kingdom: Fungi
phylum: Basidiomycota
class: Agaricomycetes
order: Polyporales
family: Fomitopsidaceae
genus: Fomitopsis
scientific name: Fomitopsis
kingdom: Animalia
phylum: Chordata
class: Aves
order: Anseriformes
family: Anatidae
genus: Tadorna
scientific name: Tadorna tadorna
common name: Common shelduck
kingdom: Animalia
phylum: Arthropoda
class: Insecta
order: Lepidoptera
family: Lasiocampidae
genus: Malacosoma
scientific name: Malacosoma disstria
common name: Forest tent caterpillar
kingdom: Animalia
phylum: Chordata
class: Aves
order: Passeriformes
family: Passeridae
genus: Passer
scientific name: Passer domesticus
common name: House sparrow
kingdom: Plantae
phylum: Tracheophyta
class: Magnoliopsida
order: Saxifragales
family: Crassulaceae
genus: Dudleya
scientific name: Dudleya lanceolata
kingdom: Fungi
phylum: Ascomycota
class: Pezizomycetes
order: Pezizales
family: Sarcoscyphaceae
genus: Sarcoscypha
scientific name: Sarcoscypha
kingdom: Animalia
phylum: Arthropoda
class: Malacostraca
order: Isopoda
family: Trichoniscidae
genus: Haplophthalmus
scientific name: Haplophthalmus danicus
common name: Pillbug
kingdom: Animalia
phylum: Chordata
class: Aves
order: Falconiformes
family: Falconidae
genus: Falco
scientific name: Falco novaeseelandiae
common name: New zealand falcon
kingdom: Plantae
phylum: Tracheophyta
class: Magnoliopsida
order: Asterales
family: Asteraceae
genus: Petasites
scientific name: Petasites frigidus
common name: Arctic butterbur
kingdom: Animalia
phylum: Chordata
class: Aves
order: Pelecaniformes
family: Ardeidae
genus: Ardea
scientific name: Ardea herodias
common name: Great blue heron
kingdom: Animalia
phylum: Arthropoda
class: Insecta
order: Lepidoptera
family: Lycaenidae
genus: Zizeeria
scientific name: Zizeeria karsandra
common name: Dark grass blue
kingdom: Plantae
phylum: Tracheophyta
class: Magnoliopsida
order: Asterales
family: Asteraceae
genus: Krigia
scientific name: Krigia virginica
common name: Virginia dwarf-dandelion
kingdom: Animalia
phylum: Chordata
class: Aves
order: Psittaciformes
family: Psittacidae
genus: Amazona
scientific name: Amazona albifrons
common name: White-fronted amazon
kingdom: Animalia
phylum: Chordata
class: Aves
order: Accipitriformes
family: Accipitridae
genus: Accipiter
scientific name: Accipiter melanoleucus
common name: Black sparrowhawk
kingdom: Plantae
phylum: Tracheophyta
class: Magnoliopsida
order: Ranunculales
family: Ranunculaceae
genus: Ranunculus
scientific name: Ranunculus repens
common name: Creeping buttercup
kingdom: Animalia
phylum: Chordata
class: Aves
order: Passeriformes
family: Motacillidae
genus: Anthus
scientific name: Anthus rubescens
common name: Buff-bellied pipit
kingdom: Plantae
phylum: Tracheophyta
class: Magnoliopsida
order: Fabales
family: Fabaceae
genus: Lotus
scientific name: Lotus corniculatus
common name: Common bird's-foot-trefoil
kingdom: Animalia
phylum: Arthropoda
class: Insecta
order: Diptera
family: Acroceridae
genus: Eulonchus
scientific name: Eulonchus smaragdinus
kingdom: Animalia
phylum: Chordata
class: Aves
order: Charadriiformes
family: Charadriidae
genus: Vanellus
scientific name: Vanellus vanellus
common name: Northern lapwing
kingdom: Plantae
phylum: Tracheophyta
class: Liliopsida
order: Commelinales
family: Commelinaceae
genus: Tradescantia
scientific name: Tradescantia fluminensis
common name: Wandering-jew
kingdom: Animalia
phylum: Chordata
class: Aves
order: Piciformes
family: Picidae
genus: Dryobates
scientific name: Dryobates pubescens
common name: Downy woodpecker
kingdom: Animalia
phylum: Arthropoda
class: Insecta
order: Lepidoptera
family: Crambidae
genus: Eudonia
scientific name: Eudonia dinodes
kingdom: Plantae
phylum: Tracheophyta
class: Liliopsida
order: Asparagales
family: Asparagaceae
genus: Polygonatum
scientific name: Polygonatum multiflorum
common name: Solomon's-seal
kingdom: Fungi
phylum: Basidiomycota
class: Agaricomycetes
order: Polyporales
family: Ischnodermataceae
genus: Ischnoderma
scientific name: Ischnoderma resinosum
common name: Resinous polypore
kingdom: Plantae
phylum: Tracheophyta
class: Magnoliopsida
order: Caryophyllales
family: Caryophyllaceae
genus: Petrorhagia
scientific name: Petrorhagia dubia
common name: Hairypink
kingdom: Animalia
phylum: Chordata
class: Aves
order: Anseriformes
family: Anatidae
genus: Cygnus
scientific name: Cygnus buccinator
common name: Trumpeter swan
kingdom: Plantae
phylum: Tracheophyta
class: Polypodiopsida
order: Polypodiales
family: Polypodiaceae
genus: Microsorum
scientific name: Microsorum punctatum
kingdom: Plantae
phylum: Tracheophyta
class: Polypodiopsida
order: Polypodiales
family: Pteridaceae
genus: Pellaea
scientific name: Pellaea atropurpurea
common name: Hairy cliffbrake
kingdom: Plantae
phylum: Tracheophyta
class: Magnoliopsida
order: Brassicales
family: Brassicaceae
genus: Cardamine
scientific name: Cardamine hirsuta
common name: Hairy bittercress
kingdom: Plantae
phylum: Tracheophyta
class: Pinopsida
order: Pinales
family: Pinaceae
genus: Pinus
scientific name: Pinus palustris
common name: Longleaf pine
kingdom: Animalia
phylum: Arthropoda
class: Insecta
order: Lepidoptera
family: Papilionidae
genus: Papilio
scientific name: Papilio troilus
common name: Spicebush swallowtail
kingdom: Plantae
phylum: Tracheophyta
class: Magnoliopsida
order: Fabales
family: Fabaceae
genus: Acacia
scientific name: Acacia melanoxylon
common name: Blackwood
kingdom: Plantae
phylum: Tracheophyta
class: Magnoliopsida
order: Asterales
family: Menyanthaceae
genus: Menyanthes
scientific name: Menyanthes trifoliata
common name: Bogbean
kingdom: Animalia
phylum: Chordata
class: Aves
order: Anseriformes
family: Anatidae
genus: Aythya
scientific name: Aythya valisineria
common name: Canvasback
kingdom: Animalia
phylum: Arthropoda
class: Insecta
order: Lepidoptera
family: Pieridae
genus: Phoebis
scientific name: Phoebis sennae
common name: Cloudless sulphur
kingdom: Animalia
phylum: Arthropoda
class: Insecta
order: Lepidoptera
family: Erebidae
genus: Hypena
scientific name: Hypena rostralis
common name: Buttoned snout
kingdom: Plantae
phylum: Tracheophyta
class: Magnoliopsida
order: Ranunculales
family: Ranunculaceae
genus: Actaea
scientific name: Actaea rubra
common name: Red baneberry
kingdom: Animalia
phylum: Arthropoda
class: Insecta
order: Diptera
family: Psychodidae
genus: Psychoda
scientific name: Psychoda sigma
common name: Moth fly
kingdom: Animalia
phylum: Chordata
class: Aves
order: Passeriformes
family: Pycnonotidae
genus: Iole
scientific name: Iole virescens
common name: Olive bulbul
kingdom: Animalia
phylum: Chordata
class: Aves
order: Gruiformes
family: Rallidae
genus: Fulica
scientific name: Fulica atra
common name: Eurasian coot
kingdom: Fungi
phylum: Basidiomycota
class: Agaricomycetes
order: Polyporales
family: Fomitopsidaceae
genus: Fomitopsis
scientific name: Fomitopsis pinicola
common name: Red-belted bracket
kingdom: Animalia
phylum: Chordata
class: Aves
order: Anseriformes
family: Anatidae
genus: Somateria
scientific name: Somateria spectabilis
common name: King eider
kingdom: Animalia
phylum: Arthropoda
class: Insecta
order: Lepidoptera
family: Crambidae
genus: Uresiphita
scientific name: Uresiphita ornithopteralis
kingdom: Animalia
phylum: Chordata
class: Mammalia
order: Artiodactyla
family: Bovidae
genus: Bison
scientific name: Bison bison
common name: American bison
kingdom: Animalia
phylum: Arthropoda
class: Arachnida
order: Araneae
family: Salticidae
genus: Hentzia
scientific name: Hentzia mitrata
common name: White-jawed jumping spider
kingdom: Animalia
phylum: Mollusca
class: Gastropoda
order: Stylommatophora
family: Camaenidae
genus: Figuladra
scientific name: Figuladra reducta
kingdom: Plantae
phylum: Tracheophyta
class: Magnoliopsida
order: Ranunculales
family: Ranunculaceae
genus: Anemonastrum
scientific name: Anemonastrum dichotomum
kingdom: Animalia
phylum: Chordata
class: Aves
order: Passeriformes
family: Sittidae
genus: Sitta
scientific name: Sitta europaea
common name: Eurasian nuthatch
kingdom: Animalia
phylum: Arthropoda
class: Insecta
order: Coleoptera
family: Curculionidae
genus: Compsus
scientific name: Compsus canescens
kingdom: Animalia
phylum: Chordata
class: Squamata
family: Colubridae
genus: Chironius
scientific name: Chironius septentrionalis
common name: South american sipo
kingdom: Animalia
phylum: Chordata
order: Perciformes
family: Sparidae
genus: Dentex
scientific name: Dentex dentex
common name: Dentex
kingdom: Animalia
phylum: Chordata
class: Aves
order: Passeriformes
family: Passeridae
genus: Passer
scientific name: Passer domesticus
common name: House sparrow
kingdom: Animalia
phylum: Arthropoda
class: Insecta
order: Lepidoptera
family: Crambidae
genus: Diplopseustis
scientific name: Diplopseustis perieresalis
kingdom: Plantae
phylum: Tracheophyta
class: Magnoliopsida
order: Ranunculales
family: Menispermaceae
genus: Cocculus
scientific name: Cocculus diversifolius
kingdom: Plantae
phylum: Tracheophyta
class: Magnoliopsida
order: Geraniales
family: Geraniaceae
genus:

YOUR INSTRUCTIONS = In the lines from the one holding "common name: Pillbug" to the one holding "common name: Arctic butterbur", inclusive, change "phylum" to "division". Write out only those lines, leaving everything else in them the same.

OUTPUT BELOW =
common name: Pillbug
kingdom: Animalia
division: Chordata
class: Aves
order: Falconiformes
family: Falconidae
genus: Falco
scientific name: Falco novaeseelandiae
common name: New zealand falcon
kingdom: Plantae
division: Tracheophyta
class: Magnoliopsida
order: Asterales
family: Asteraceae
genus: Petasites
scientific name: Petasites frigidus
common name: Arctic butterbur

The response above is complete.